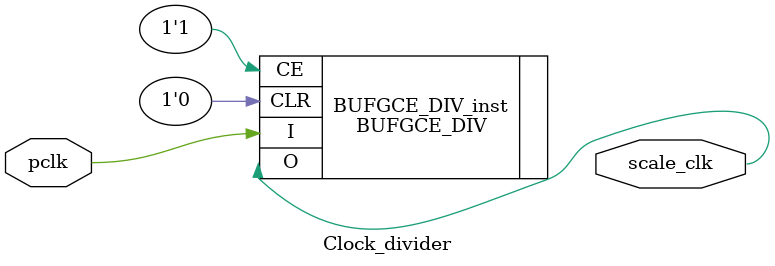
<source format=v>
/*************************************************************************
> File Name: Clock_divider.v
> Description: Clock Generation for scale module
> Author: 10xEngineers
> Mail: isp@10xengineers.ai
************************************************************************/
`timescale 1ns / 1ps

module Clock_divider 
    #(
        parameter CLK_DIVIDER = 1
    )
    (
        input pclk,
        output scale_clk           
    );
    
// BUFGCE_DIV: General Clock Buffer with Divide Function
//             UltraScale
// Xilinx HDL Language Template, version 2022.1

    BUFGCE_DIV #(
        .BUFGCE_DIVIDE(CLK_DIVIDER),              // 1-8
        // Programmable Inversion Attributes: Specifies built-in programmable inversion on specific pins
        .IS_CE_INVERTED(1'b0),          // Optional inversion for CE
        .IS_CLR_INVERTED(1'b0),         // Optional inversion for CLR
        .IS_I_INVERTED(1'b0),           // Optional inversion for I
        .SIM_DEVICE("ULTRASCALE_PLUS")  // ULTRASCALE, ULTRASCALE_PLUS
    )
    BUFGCE_DIV_inst (
        .O(scale_clk),     // 1-bit output: Buffer
        .CE(1'b1),   // 1-bit input: Buffer enable
        .CLR(1'b0), // 1-bit input: Asynchronous clear
        .I(pclk)      // 1-bit input: Buffer
    );

// End of BUFGCE_DIV_inst instantiation
endmodule

</source>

EXERCISE DIRECTIONS ▸
Excluding all images, transcribe the material word for word.

YOUR SOLUTION ▸
<source format=v>
/*************************************************************************
> File Name: Clock_divider.v
> Description: Clock Generation for scale module
> Author: 10xEngineers
> Mail: isp@10xengineers.ai
************************************************************************/
`timescale 1ns / 1ps

module Clock_divider 
    #(
        parameter CLK_DIVIDER = 1
    )
    (
        input pclk,
        output scale_clk           
    );
    
// BUFGCE_DIV: General Clock Buffer with Divide Function
//             UltraScale
// Xilinx HDL Language Template, version 2022.1

    BUFGCE_DIV #(
        .BUFGCE_DIVIDE(CLK_DIVIDER),              // 1-8
        // Programmable Inversion Attributes: Specifies built-in programmable inversion on specific pins
        .IS_CE_INVERTED(1'b0),          // Optional inversion for CE
        .IS_CLR_INVERTED(1'b0),         // Optional inversion for CLR
        .IS_I_INVERTED(1'b0),           // Optional inversion for I
        .SIM_DEVICE("ULTRASCALE_PLUS")  // ULTRASCALE, ULTRASCALE_PLUS
    )
    BUFGCE_DIV_inst (
        .O(scale_clk),     // 1-bit output: Buffer
        .CE(1'b1),   // 1-bit input: Buffer enable
        .CLR(1'b0), // 1-bit input: Asynchronous clear
        .I(pclk)      // 1-bit input: Buffer
    );

// End of BUFGCE_DIV_inst instantiation
endmodule

</source>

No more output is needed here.